Deconstructing, reconstructing
We love to wrap the cities in a fog, to conceal what is too banal and soulless to us. So many things become invisible by the force of our will, while we see in eternity the disappeared bazaars and serais, minarets and domes. We love the things which bear the trace of the hands that patiently forged, modeled, carved them – the traces of the footsteps which deepened the ground in the middle of the road, just as we love the worlds that our mind constructs from the memories preserved by a few photos.


But we understand that the cities have a life of their own, they grow and expand into suburbs which seem soulless to us, buildings are pulled down to build higher ones in their place, they open avenues, they demolish even the oldest neighborhoods, because they are unhealthy, or because they obstruct traffic, or because they nourish popular dissatisfaction and the construction of barricades…
Raising the docks in the 1930s was certainly necessary to reduce the extent of flooding. This is how the Madakovsky Island disappeared, to become an extension of the right bank of the Kura, and the Nikolayevsky bridge over the southern branch became a “dry bridge”, where they hold the flea market. But was it necessary to destroy the bazaar and the caravanserais along the river above the Maidan?
Was it necessary to make the left bank this ugly? Where the old photos show the mills, a brand new garden extends today, with trees still fragile and without shadow, cluttered with giant amphorae. They have also installed here the basis of the cable cars flying up to the fortress on the other bank above the river and the quarter of the baths. In this new Maidan, so nice, so clean, it is impossible to distinguish the old from the new, the true from the false, the original from the copy. The buildings are empty, and only the facades, as so many mirages of a vanished world that we would like to resurrect, watch the tourists and the school children passing in their small suspended cabins.

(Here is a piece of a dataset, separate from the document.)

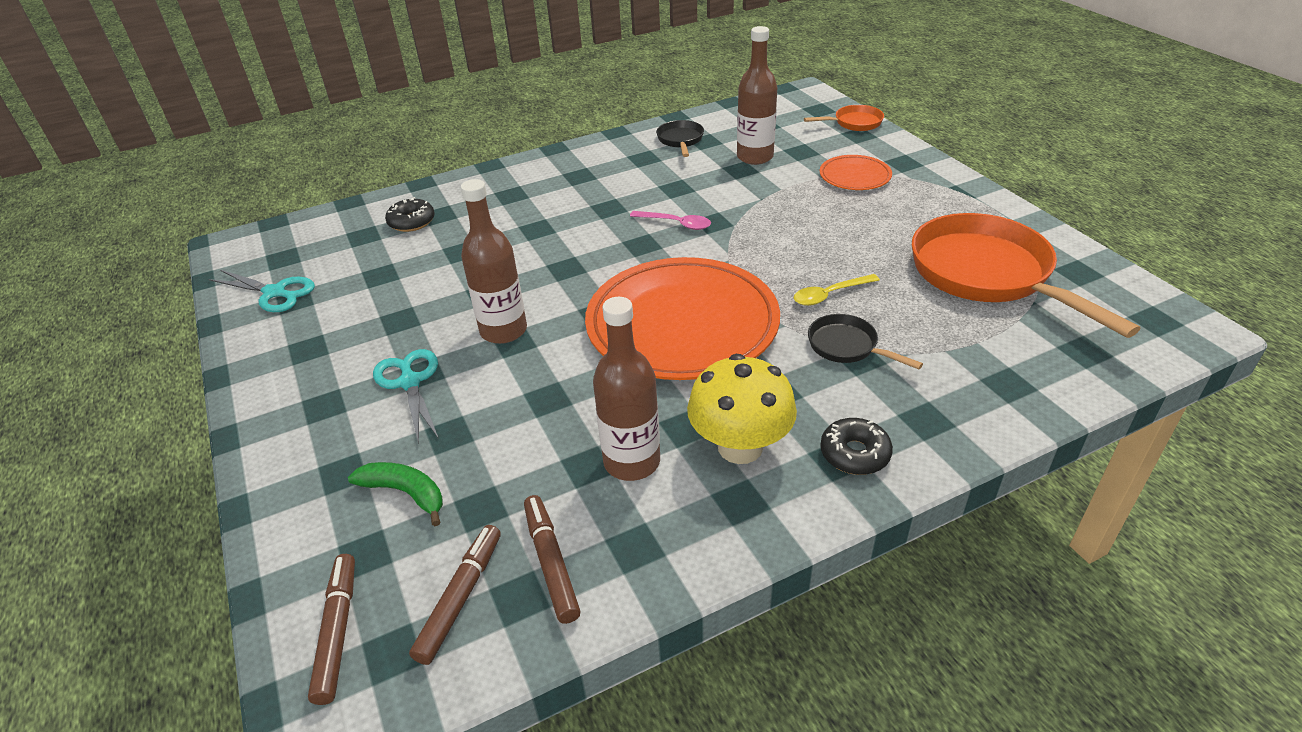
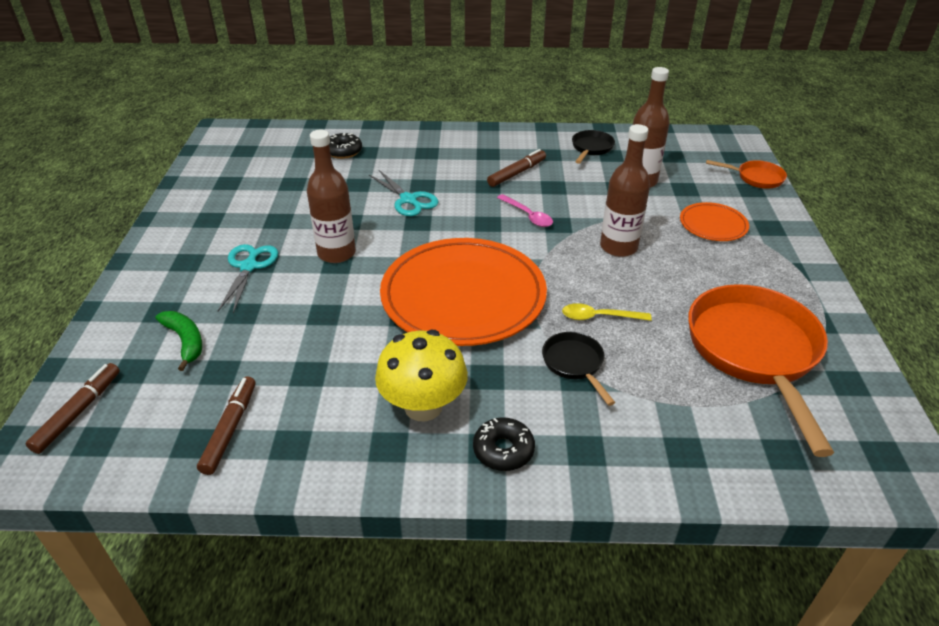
camera: 25 degrees right, 0 degrees up
turquoise scissors [209,270,315,312] -> turquoise scissors moved to [369,170,439,216]
brown marker [409,525,501,665] -> brown marker moved to [487,149,546,187]
brown bottle [593,297,660,481] -> brown bottle moved to [600,124,650,257]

But above the Maidan, behind the Turkish baths and the small Shiite mosque, towards the botanical garden, they are renovating, rebuilding, restoring – even if the places are still only sparsely populated. They have already recreated the canals that criss-crossed the neighborhood of the baths, they opened a beautiful esplanade in a gorge until recently closed, at the foot of strange houses clinging to the rock as wicker nests, so that one can again reach a cascade of fresh water a few steps from the old town.



Elsewhere in the city, in the European quarters more to the west, there are those facades which play on the memory and copy other decorations: church decorations, Persian decorations, Italian decorations. This is an old tradition in Tbilisi. Even the Stalinist buildings of the city reached back to the local Italianate architecture of an oversized classicism, fashionable in Moscow or Petersburg a century earlier. In the former German neighborhood, in Alexanderdorf, with straight and sleepy streets, they built in the early 1950s the buildings of prestige in the Marjanishvili Square, on the place of a Lutheran church – the Germans having all been deported or shot fifteen years earlier. A bit north of the square, however, they preserved the “Jesuit style” Georgian Catholic church, as well as the Russian Orthodox church with its blue bulbs and miraculous tomb, to which the faithful flock.
And the modern architects, in turn, repeat the same principle, and reproduce the same decorations which mimic the earlier decorations, those early 1900s facades which imitate the Renaissance palaces. They add stucco, swell up the facades, stack up turrets, extend triumphal gates. It is sometimes difficult to tell the old – not that old – buildings from these new ones with fake but gorgeous facades, dark windows and still empty apartments.
The whole is a disturbing blend of beauty, insolence and emptiness. But at night, in the yellow light of the street lamps, after the streets become deserted and the public of the theaters has gone, the facades take on the golden appearance of an huge stage decoration, stretching to the dark mountains at the horizon, and then the city can be proud of its refound elegance.